Johanniskirche
Highlights
- Die St.-Johannis-Kirche in Dessau wurde 1702 eingeweiht und ist ein barocker Saalbau mit klassizistischen Elementen.
- Nach Kriegszerstörung 1944 wurde sie bis 1955 vereinfacht wieder aufgebaut.
- In der Kirche befinden sich drei bedeutende Cranach-Gemälde und eine Orgel mit 48 Registern.
Eigenschaften
Über Johanniskirche
Die Johanniskirche in Dessau ist eine evangelische Kirche, die sich in der Johannisstraße der Dessauer Neustadt befindet. Zusammen mit fast dem gesamten Straßenabschnitt der Johannisstraße steht auch das Kirchengebäude unter Denkmalschutz. Ursprünglich im frühen 18. Jahrhundert erbaut, wurde die Kirche nach einem Bombenangriff im Zweiten Weltkrieg stark zerstört und in den folgenden Jahren bis zur Mitte der 1950er vereinfacht wiederaufgebaut. Seitdem dient sie als zentraler Ort für Festgottesdienste der Evangelischen Landeskirche Anhalts, insbesondere seit die mittelalterliche Marienkirche nicht mehr aktiv genutzt wird.

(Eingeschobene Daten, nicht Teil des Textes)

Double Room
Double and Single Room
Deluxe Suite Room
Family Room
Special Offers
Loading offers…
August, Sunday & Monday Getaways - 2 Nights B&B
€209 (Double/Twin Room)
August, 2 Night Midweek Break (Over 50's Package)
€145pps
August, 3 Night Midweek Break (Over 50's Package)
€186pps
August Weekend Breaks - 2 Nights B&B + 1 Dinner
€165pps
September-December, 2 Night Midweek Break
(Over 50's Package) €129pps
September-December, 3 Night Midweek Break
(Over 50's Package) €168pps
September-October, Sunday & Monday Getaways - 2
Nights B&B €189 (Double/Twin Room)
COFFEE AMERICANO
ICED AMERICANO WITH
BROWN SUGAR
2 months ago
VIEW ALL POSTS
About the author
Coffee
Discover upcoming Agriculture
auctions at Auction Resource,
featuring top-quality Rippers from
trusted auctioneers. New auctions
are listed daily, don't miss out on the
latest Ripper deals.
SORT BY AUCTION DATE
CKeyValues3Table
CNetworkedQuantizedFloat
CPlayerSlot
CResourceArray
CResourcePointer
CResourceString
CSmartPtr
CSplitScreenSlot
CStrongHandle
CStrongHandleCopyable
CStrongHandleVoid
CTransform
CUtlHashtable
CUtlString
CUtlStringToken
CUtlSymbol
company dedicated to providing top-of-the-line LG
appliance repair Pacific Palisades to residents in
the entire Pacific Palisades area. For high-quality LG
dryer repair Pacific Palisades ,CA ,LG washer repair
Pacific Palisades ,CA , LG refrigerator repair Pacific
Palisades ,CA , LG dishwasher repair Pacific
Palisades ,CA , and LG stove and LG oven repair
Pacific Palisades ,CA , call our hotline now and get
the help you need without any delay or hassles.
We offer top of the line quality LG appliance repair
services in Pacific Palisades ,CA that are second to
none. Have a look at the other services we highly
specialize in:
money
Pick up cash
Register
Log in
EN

Die Architektur der Kirche entspricht einem flachen, gedeckten Saalbau mit querhausartigen Erweiterungen und einem spitzhelmigen Glockenturm im Westen. Der Baustil orientiert sich am klassizistischen Barock. Besonders bemerkenswert ist die Innenausstattung, darunter drei Gemälde von Lucas Cranach dem Älteren, die aus der ehemaligen Marienkirche stammen und Szenen wie „Jesus im Garten Gethsemane“, „Das Abendmahl“ und „Die Kreuzigung“ darstellen. Diese Werke sind sowohl kunsthistorisch als auch theologisch von großer Bedeutung und ziehen regelmäßig Besucher an.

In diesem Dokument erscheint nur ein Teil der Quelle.